[Opening SOURCE MATERIAL section]
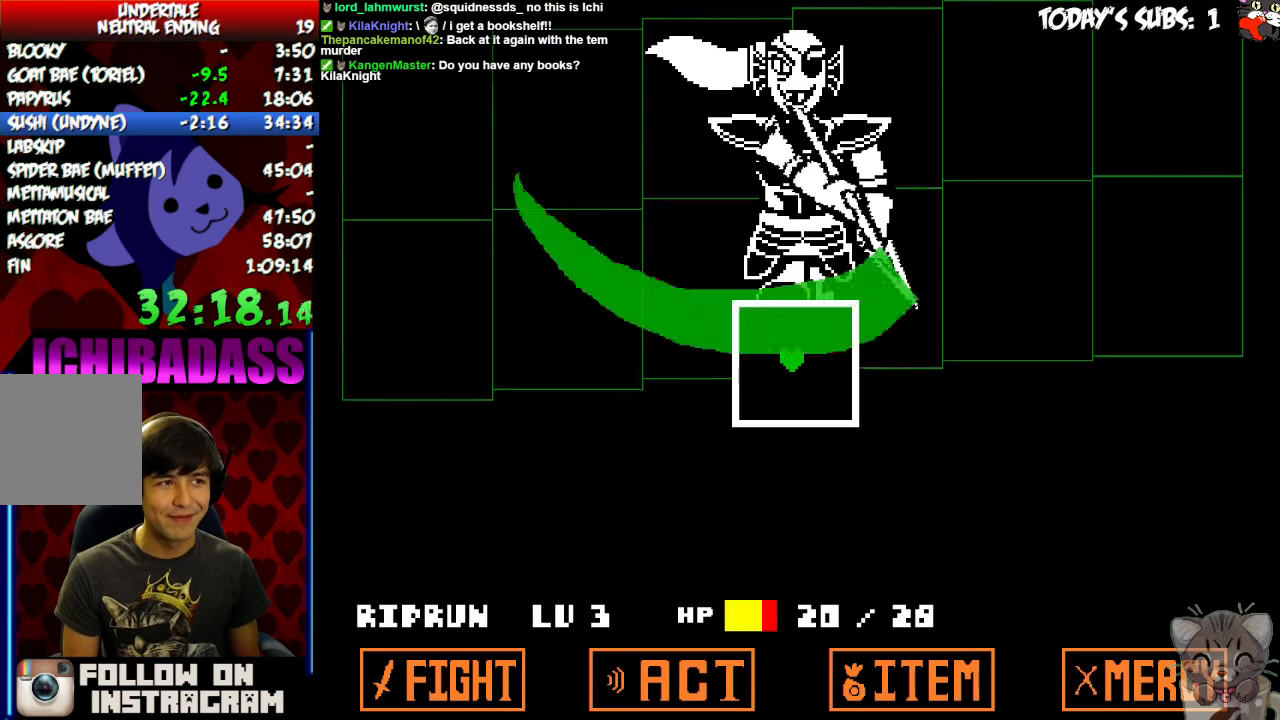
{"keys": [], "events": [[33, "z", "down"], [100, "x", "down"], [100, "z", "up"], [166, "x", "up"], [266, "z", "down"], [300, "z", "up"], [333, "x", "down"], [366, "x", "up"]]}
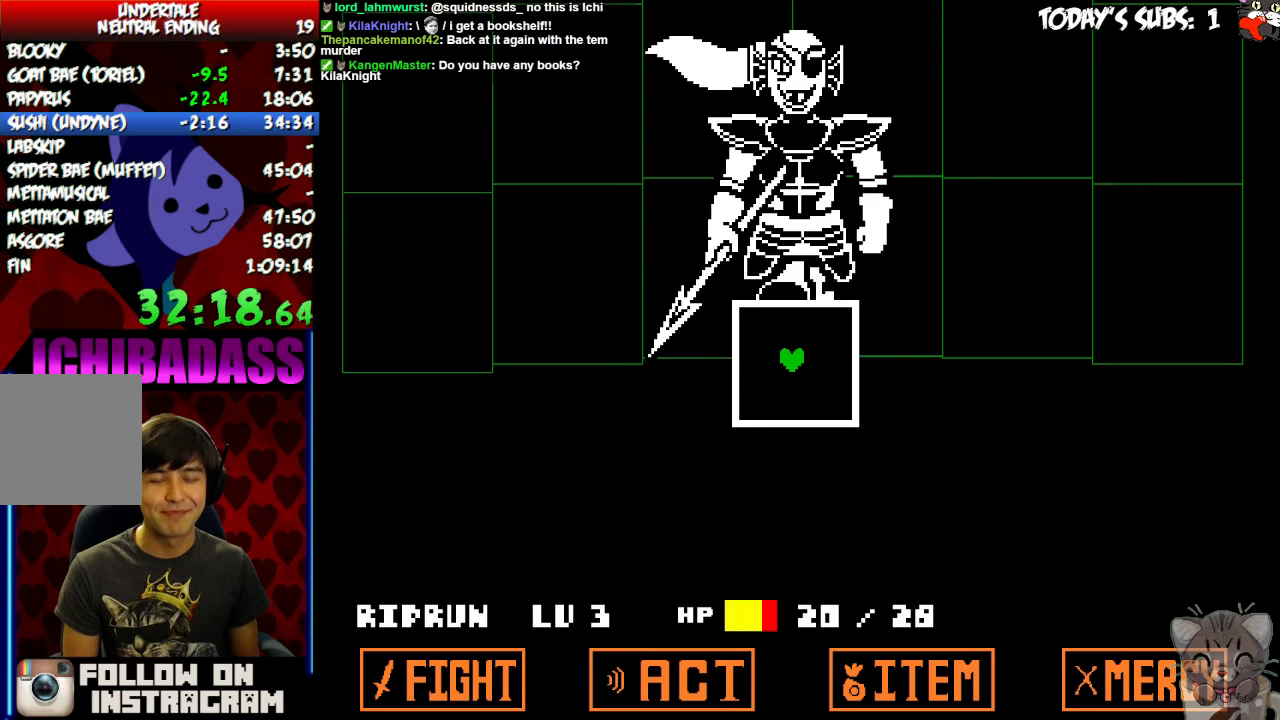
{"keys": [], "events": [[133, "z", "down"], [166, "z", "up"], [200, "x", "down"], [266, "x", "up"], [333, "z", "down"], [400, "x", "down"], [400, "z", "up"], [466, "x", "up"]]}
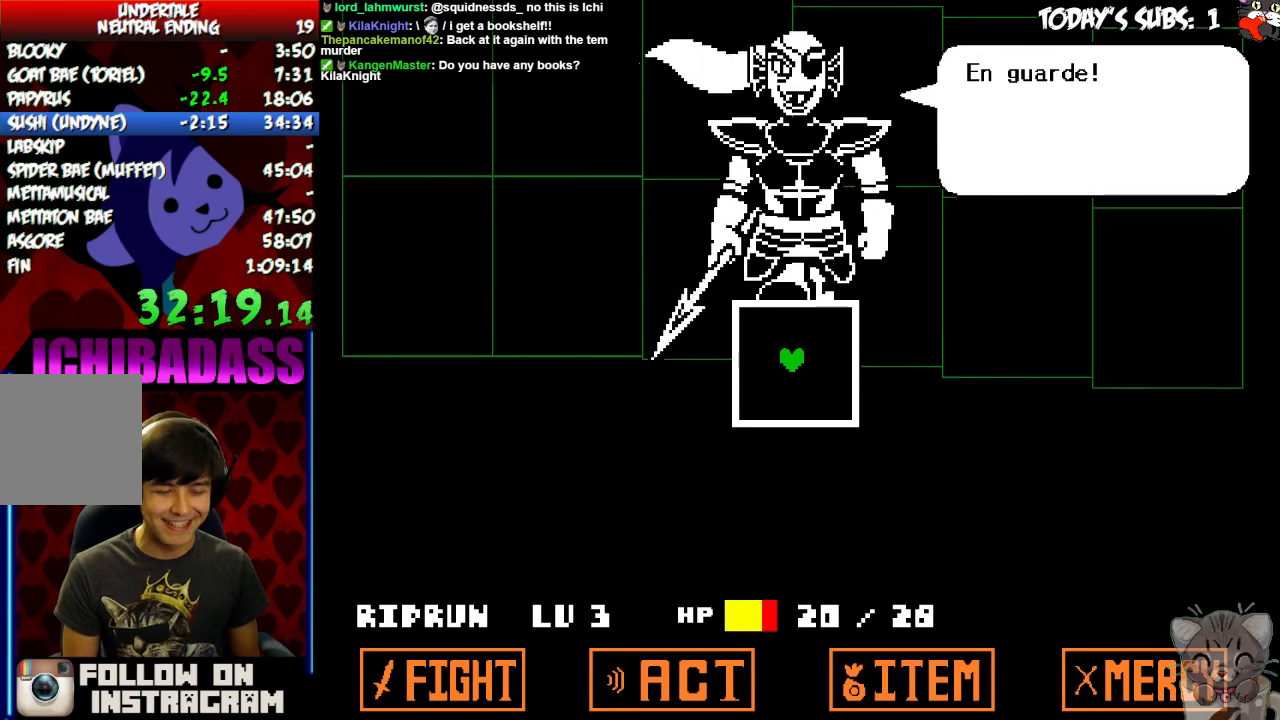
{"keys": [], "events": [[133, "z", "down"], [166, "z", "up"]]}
[Closing SOURCE MATERIAL section]
A word-for-word copy of all the data is required, minus the pictures.

• [EXERCISE ANSWER]
{"keys": [], "events": [[33, "z", "down"], [100, "x", "down"], [100, "z", "up"], [166, "x", "up"], [266, "z", "down"], [300, "z", "up"], [333, "x", "down"], [366, "x", "up"]]}
{"keys": [], "events": [[133, "z", "down"], [166, "z", "up"], [200, "x", "down"], [266, "x", "up"], [333, "z", "down"], [400, "x", "down"], [400, "z", "up"], [466, "x", "up"]]}
{"keys": [], "events": [[133, "z", "down"], [166, "z", "up"]]}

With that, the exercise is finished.